→ WORK TO COMPLETE
Wherever a line in the records contains the word "frame", return that line.
──────────
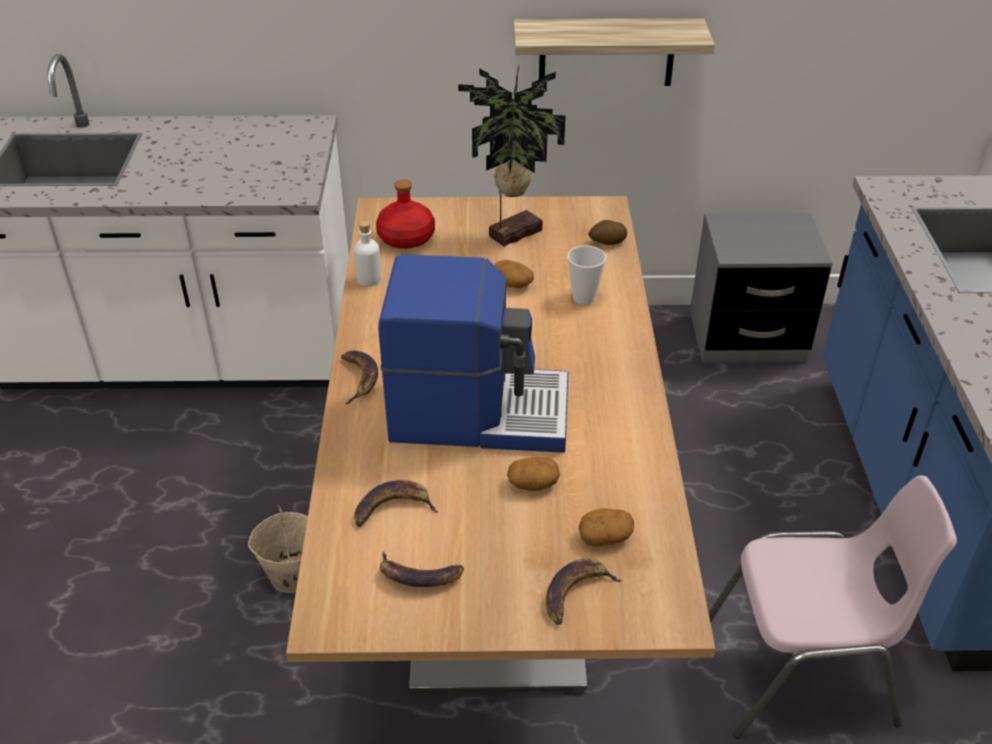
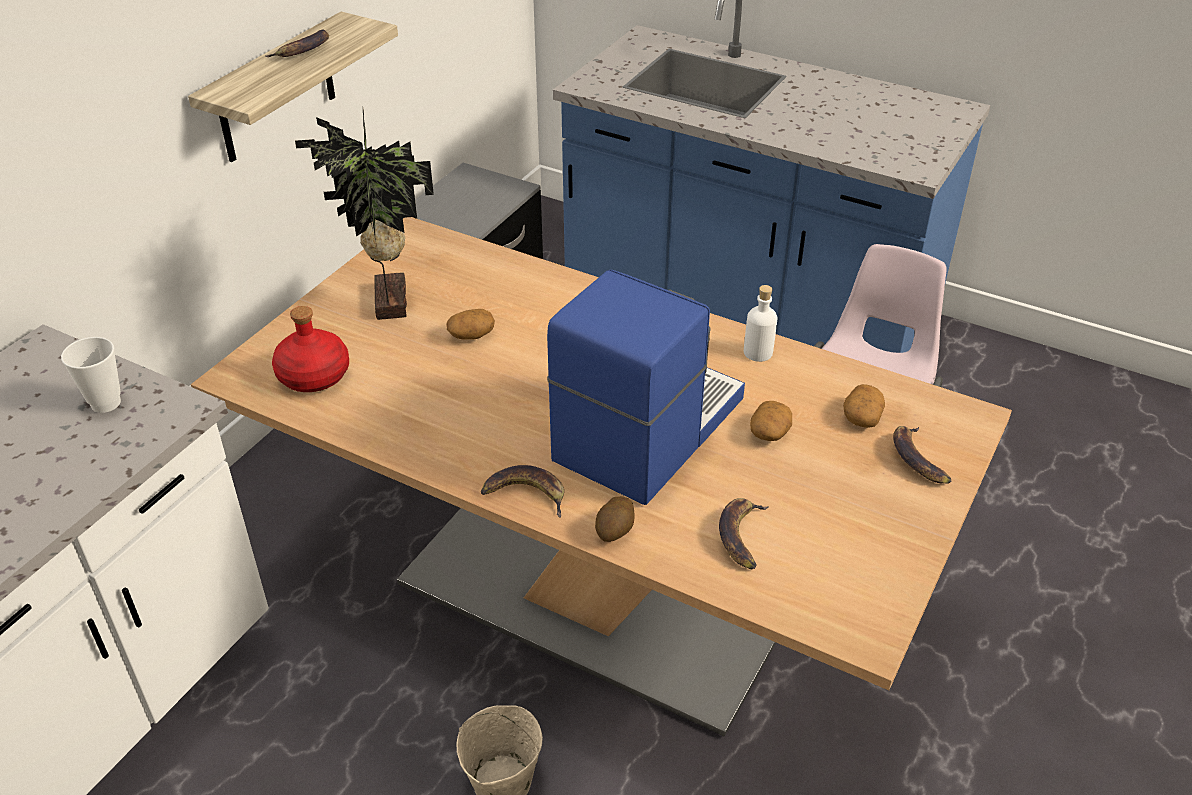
camera: 60 degrees left, 0 degrees up
white bottle [354,221,381,287] -> white bottle moved to [744,285,778,362]
banana [380,552,464,587] -> banana moved to [265,30,329,57]
cup [567,245,606,305] -> cup moved to [61,337,121,413]
potato [588,220,627,245] -> potato moved to [595,496,634,542]

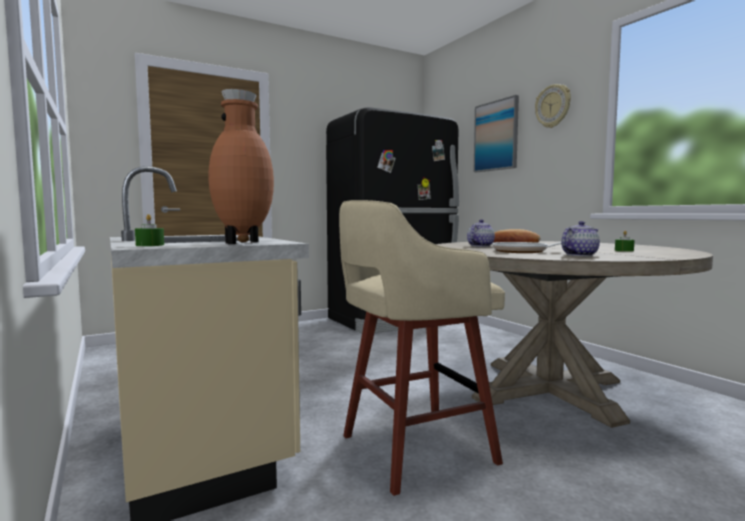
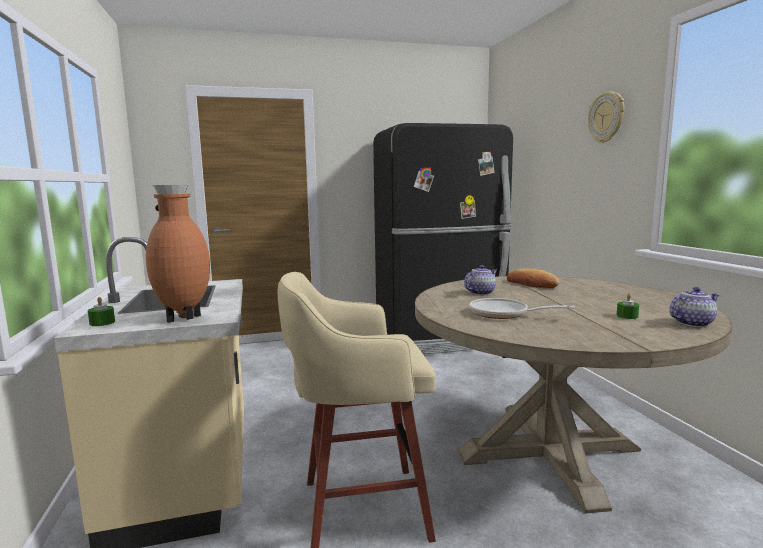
camera: 15 degrees right, 5 degrees up
picture [474,95,519,172] -> none
teapot [561,221,600,256] -> teapot moved to [669,287,719,327]

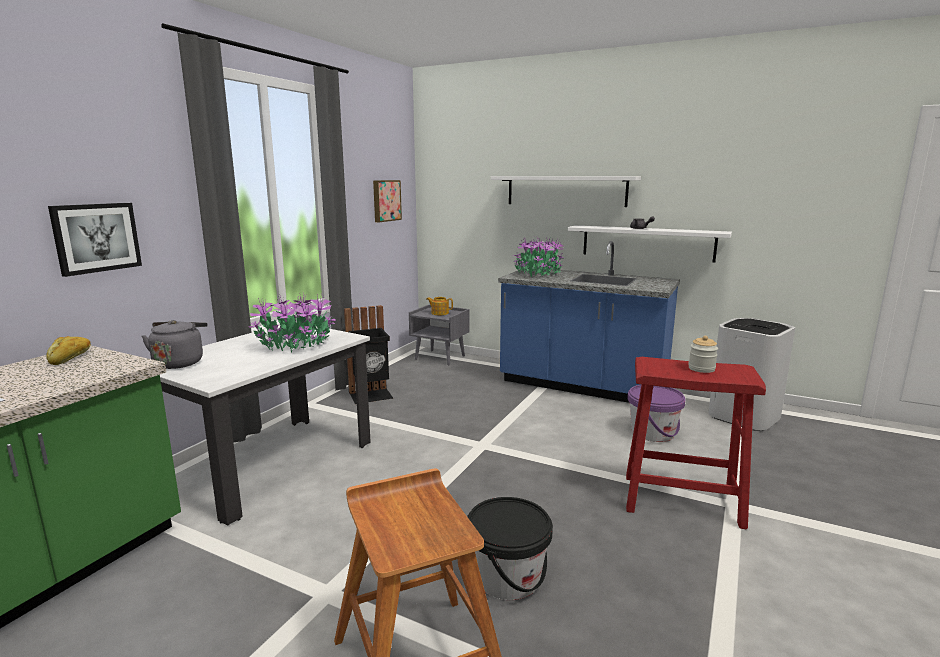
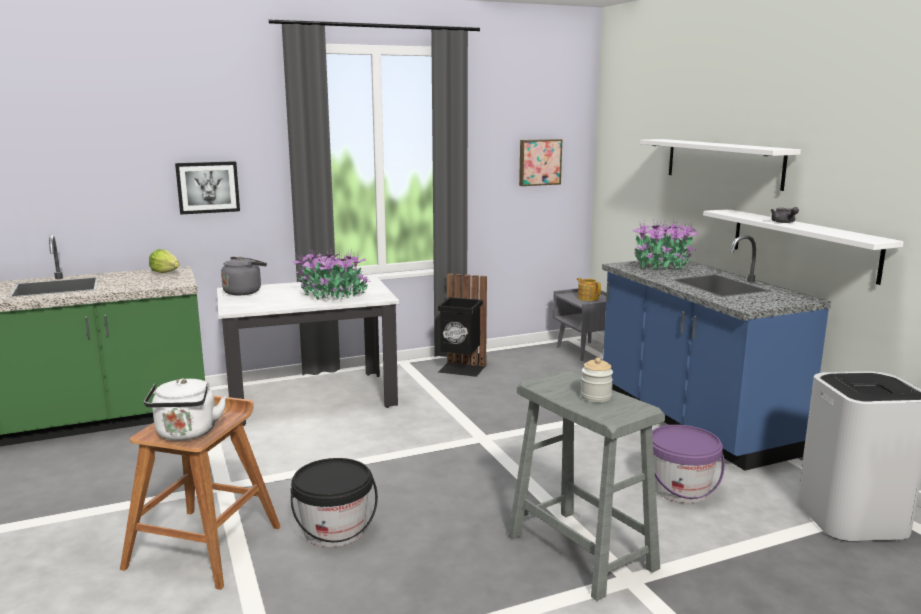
camera: 40 degrees right, 0 degrees up
bread [46,336,91,365] -> lettuce [149,249,179,273]
red stool [626,357,766,529] -> grey stool [508,371,665,601]
none -> white kettle [144,378,226,441]

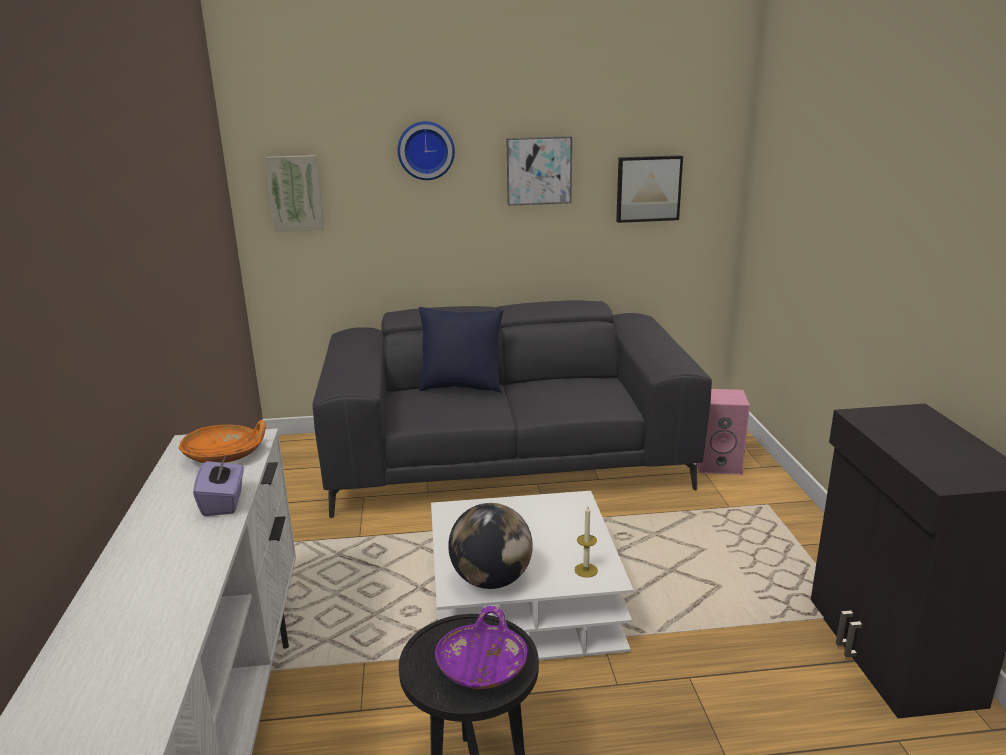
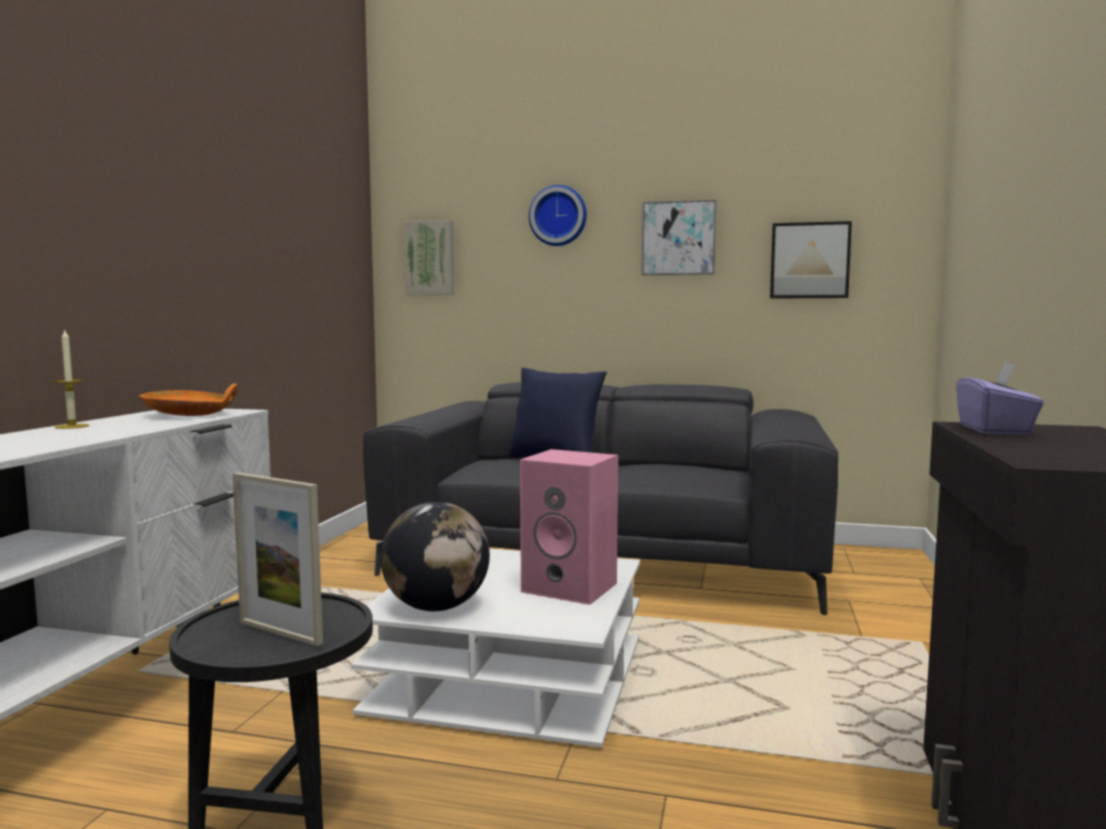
camera: 20 degrees right, 15 degrees down
purple tissue box [193,455,244,516] -> purple tissue box moved to [956,363,1044,435]
purple bowl [435,606,528,689] -> picture frame [232,472,323,646]
candle [575,506,598,578] -> candle moved to [54,329,90,429]
pink speaker [696,389,750,475] -> pink speaker moved to [520,449,618,605]

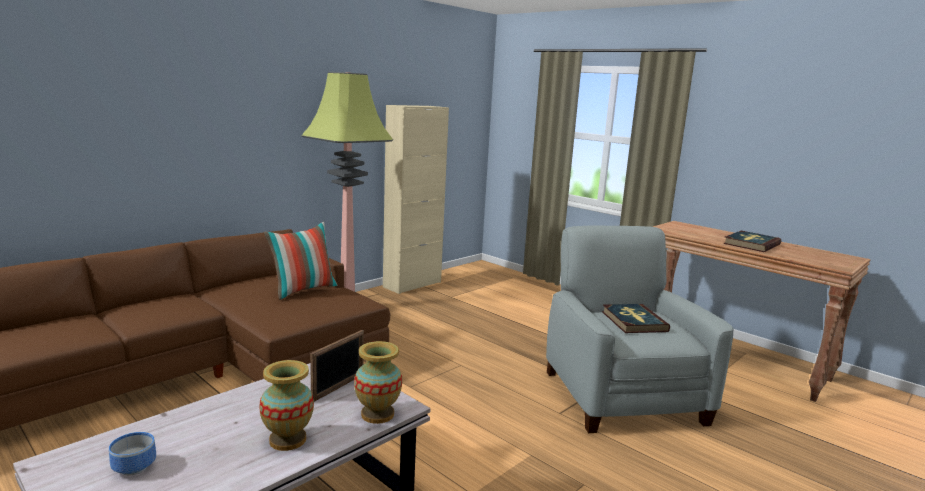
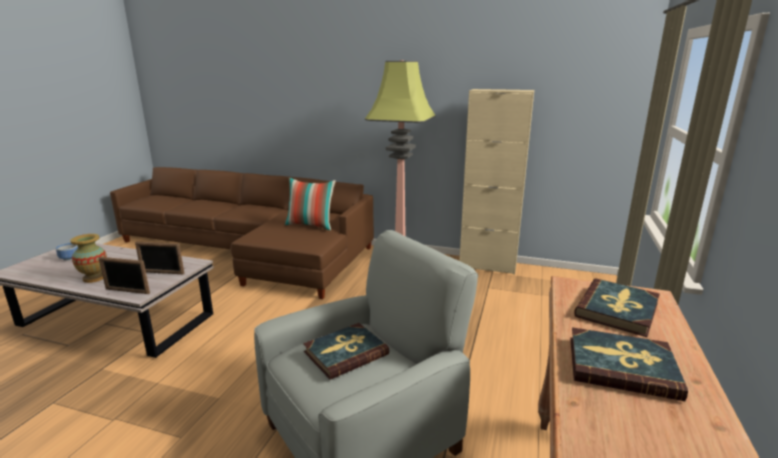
camera: 65 degrees right, 5 degrees up
vase [354,341,402,424] -> picture frame [98,257,150,294]
none -> book [574,279,660,337]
──────────
→ YOUR RESPONSE
purple bowl [435,606,528,689] -> picture frame [232,472,323,646]
vase [354,341,402,424] -> picture frame [98,257,150,294]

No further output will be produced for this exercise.